“Sekalipun ayahku dan ibuku meninggalkan aku, namun Tuhan menyamnbtu aku.” (Mazmur 27:10)
Setelah hampir menyelesaikan pembelajaran di sebuah lembaga pendidikan, saya dihadapkan dengan sebuah pilihan. Ke mana saya selanjutnya harus pergi? Waktu itu direktur sekolah saya menunggu jawaban dari saya dan teman seangkatan saya karena sekolah saya adalah sekolah yang mengharuskan para siswanya langsung terjun ke bidangnya paling lambat dua bulan sebelum wisuda. Bukanlah suatu hal yang mudah bagi saya dalam menghadapi saat seperti itu. Jangankan saat berdoa, mengingat akan hal itu saja saya akan menangis. Saya menangis saat duduk, makan, bangun dan tidur. Saat itu saya juga jauh dari orang tua dan tidak mudah untuk menghubungi mereka yang berada di daerah. “Saya ingin bercerita kepada mama”, jerit hati saya. Saya mau tahu apa keinginan ibu saya atas masa depan saya. Di saat-saat yang seperti itulah Tuhan mengundang saya untuk berbicara kepada-Nya. Saya dapat merasakan betapa lebih besar rindu-Nya untuk saya bercerita kepada-Nya daripada keinginan saya untuk cerita kepada mama saya. Saat seperti itu saya merasakan Tuhan ingin memeluk saya. Segera saya berlutut dan berdoa. Saya bisa merasakan sambutan-Nya dan pelukan-Nya. Saya menangis di kaki-Nya dan menumpahkan segala kegelisahan saya dalam doa.

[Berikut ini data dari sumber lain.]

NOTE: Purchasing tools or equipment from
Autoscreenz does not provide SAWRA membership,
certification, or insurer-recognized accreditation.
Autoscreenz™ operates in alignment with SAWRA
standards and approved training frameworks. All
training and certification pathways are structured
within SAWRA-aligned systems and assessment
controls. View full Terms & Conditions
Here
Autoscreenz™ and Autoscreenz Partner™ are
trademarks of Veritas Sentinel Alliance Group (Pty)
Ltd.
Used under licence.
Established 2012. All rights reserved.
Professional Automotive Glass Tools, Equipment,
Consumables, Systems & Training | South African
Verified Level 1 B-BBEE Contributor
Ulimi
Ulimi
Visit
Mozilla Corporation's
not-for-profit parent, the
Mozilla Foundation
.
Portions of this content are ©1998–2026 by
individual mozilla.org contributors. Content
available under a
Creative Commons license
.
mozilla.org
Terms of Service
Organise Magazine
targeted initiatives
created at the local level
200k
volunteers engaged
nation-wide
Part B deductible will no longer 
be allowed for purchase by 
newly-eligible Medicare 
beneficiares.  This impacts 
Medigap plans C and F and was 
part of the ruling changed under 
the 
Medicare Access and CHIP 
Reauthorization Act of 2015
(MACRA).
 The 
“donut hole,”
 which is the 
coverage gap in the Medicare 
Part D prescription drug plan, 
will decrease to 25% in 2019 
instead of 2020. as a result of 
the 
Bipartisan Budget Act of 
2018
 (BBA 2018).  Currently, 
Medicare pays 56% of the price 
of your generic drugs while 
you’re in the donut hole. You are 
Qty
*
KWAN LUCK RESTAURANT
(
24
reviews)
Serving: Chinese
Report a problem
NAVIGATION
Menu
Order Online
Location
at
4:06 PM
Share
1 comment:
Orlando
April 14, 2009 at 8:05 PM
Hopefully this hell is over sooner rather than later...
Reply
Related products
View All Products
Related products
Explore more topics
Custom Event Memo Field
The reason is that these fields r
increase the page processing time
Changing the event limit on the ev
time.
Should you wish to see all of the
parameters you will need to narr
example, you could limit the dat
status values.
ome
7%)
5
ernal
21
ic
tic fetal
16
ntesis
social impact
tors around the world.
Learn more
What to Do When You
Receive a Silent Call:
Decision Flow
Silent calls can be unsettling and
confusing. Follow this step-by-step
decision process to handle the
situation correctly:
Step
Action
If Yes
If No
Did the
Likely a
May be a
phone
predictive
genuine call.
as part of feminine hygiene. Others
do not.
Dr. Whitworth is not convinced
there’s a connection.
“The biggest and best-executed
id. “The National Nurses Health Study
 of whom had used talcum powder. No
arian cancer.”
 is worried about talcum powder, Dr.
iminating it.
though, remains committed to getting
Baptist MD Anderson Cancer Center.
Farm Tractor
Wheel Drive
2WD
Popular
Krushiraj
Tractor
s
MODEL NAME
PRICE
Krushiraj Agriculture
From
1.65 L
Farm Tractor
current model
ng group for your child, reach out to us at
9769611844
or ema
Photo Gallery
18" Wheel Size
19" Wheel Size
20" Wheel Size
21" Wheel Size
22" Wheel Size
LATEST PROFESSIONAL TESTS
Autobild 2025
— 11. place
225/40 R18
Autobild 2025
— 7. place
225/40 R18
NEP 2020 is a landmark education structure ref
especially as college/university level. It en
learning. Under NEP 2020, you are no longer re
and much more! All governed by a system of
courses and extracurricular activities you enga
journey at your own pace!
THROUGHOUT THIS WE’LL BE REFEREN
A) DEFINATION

Friend, Tuhan yang kita sembah bukanlah Tuhan yang tuli sehingga Dia tidak mendengar seruan kita dan bukan Tuhan yang buta sehingga Dia tidak dapat melihat apa yang kita alami. Dia bahkan juga tahu apa isi doa kita sebelum kita bicara dan Dia tahu masalah kita sebelum kita mengalaminya.
Tuhan ingin kita meluangkan waktu untuk kita berbicara kepada-Nya sebab kita adalah anak-Nya, anak yang dikasihi. Di saat itulah Tuhan akan berbicara kepada kita dan memberikan yang terbaik bagi kita.